*Enunciado*. Do texto sobre a missa do Papa em Malabo, verta para o inglês esta frase: “A celebração reuniu cerca de 30 mil fiéis no Estádio de Malabo.”

*Texto fornecido*.

==================================================

Que a Igreja na Guiné Equatorial siga com alegria a missão dos primeiros discípulos de Jesus, exortou o Papa Leão XIV na missa presidida por ele nesta quinta-feira, 23, último compromisso de sua viagem ao país. A celebração reuniu cerca de 30 mil fiéis no Estádio de Malabo.
Em sua homilia, o Papa comentou o diálogo entre o eunuco etíope e Filipe que, ao ouvir o eunuco ler a passagem do Profeta Isaías sobre o servo sofredor, pergunta-lhe se compreende o que está lendo. O eunuco responde imediatamente: “Como poderei compreender, sem alguém que me oriente?”.
“Observemos com atenção quem está falando: é um homem rico, tal como a sua terra, mas escravo. Todos os tesouros que administra não são seus: suas são as canseiras, que beneficiam outros. Este homem tem inteligência e cultura, e demonstra-o tanto no trabalho como na oração, mas não é plenamente livre”.
Quando está para voltar à África, sua terra natal, o anúncio do Evangelho o liberta. A Palavra de Deus produz um fruto surpreendente na sua vida: quando encontra Filipe, testemunha de Cristo crucificado e ressuscitado, o eunuco torna-se não apenas um leitor da Bíblia, mas protagonista de uma narrativa que o envolve, porque diz respeito precisamente a ele. O texto sagrado fala-lhe e suscita a sua busca da verdade.
“Ao texto escrito corresponde agora o gesto vivido: recebendo o Batismo, ele já não é um estranho, mas torna-se filho de Deus, nosso irmão na fé. Escravo e sem descendência, este homem renasce para uma vida nova e livre em nome do Senhor Jesus: é do seu resgate que ainda hoje falamos, precisamente ao lermos as Escrituras”, sublinhou. O Papa trouxe esta passagem para a realidade de hoje, lembrando que os fiéis também se tornam cristãos através do Batismo, herdando a mesma luz para ler a Palavra de Deus.
Luz que ilumina a vida
O Papa disse ainda que, na companhia do Senhor, os problemas não desaparecem, mas são iluminados. “Assim como toda a cruz encontra redenção em Jesus, também no Evangelho a história da nossa vida encontra sentido. A sua palavra é para nós Evangelho, e nada temos de melhor para anunciar ao mundo. (…) Como ensinava o Papa Francisco, realmente ‘a alegria do Evangelho enche o coração e a vida inteira daqueles que se encontram com Jesus’”.
Ao mesmo tempo, o Pontífice alertou sobre o risco de uma “tristeza individualista” que brota do coração comodista e mesquinho, quando a vida interior se fecha nos próprios interesses e não há lugar para os outros. “Perante tais fechamentos, é precisamente o amor do Senhor que sustenta o nosso compromisso, sobretudo a serviço da justiça e da solidariedade.”
Por fim, o Papa encorajou todos da Igreja na Guiné Equatorial: “Celebrando juntos a Eucaristia, testemunhai com a vossa vida a fé que salva, para que a Palavra de Deus se torne pão bom para todos”.

==================================================

*Linhas fornecidas*.
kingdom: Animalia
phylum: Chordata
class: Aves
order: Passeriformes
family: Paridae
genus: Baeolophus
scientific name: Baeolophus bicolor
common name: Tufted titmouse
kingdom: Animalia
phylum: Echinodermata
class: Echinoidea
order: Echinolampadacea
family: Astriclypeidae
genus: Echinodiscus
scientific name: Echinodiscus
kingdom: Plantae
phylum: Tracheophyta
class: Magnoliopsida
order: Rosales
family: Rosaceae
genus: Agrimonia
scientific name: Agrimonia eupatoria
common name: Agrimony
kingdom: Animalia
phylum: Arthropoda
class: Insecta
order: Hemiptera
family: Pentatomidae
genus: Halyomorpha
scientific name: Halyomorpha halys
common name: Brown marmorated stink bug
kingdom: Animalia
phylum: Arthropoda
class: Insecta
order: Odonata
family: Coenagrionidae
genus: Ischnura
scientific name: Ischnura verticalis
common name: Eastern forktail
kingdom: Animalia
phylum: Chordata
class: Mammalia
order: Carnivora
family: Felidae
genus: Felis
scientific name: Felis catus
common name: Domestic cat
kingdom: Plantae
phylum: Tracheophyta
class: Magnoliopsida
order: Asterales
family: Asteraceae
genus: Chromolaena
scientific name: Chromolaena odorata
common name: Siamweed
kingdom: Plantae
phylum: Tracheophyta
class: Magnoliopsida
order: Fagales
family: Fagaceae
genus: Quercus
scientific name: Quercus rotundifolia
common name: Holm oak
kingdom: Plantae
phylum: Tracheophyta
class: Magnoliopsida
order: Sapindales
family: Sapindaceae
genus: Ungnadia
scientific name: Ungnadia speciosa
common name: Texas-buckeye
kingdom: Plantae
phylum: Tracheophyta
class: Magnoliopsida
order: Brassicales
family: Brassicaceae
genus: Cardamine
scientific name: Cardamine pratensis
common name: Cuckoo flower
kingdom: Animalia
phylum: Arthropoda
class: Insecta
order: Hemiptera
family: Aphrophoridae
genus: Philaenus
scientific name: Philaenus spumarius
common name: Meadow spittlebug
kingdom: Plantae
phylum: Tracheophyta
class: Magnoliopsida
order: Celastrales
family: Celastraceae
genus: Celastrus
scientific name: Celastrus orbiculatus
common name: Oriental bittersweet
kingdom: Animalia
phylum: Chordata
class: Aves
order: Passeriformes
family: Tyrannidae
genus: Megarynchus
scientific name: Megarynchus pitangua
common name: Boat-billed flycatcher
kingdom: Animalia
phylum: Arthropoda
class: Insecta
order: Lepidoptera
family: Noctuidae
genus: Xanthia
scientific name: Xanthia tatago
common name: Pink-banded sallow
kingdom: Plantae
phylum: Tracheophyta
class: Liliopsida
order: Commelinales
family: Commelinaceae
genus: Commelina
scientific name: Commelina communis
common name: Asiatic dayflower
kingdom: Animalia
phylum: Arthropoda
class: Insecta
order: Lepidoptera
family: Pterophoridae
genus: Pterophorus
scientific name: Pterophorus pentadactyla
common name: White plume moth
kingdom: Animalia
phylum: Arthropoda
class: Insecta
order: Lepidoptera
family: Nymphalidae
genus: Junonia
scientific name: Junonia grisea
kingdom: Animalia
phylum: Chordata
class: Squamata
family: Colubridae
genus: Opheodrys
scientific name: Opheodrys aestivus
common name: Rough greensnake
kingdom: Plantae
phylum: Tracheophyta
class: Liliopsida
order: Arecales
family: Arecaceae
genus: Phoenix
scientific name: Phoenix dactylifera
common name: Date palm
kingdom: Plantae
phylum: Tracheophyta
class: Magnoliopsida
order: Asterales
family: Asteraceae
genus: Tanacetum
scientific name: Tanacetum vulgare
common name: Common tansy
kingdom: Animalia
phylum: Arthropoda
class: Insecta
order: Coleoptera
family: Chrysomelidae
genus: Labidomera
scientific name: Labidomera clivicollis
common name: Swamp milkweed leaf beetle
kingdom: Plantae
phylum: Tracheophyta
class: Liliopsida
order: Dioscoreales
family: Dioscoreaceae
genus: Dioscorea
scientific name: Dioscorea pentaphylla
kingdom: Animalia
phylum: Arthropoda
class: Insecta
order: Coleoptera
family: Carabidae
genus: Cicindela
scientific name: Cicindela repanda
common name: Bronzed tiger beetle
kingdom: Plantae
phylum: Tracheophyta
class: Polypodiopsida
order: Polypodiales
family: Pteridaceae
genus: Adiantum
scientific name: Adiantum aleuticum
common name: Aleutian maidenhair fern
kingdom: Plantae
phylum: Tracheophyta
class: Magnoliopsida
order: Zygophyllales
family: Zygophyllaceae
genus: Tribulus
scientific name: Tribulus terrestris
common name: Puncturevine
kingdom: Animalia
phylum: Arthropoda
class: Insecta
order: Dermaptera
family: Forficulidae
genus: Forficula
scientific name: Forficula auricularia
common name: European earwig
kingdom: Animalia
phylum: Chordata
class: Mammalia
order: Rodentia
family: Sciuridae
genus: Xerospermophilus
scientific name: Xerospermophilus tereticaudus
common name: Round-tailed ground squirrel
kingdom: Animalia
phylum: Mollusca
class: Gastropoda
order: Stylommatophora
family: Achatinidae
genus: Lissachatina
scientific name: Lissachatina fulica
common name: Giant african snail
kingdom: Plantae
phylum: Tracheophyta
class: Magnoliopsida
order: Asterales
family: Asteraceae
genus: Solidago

==================================================

*Resposta*. The celebration brought together about 30,000 faithful at the Malabo Stadium.